Required work: In the listing below, substitute "page region" for every "layout element" and give the lines again with nothing else changed. Leave out the pictures.

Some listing
_ _ _ _ _ _ _
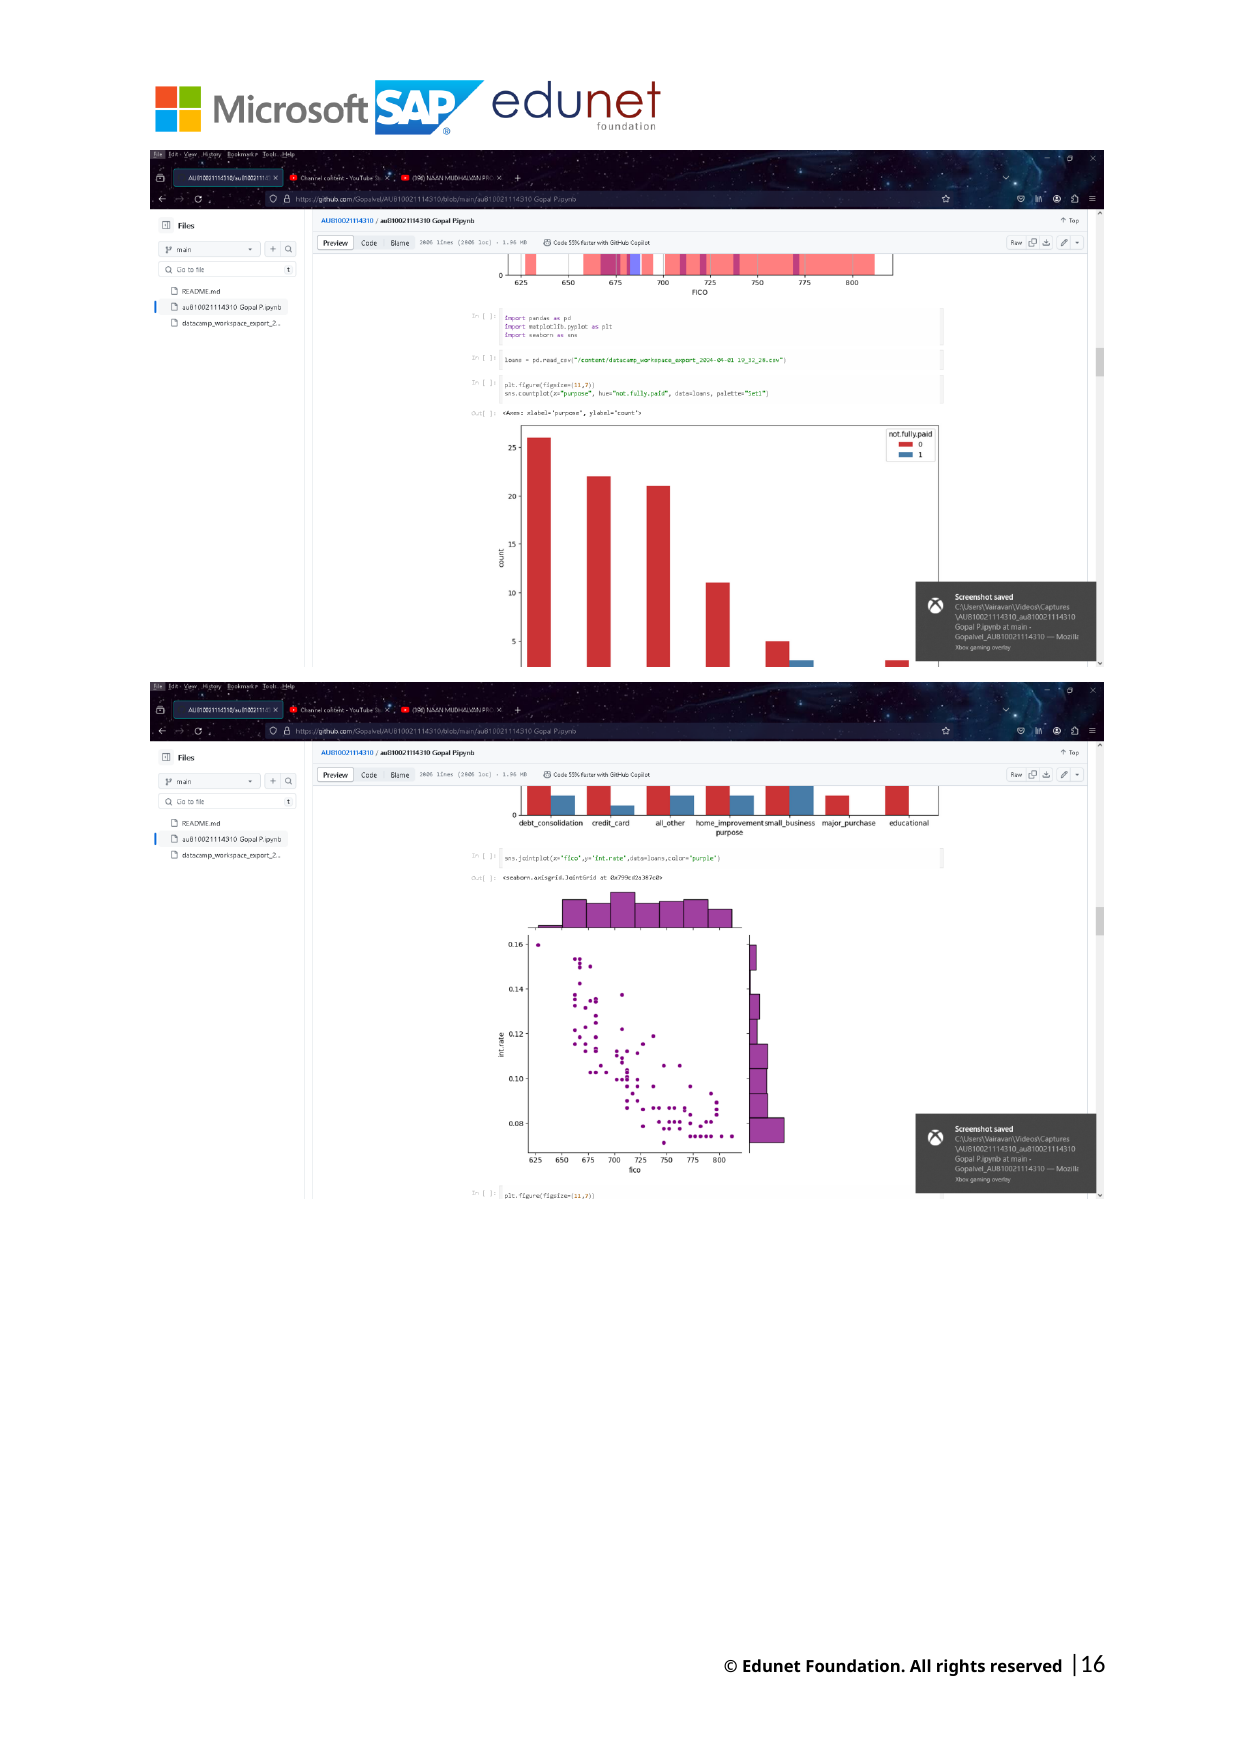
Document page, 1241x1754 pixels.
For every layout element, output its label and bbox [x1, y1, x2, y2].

picture [150, 150, 1104, 667]
picture [150, 75, 668, 136]
picture [150, 682, 1104, 1199]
_ _ _ _ _ _ _
Problem solution:
Document page, 1241x1754 pixels.
For every page region, output its label and bbox [x1, y1, x2, y2].

picture [150, 150, 1104, 667]
picture [150, 75, 668, 136]
picture [150, 682, 1104, 1199]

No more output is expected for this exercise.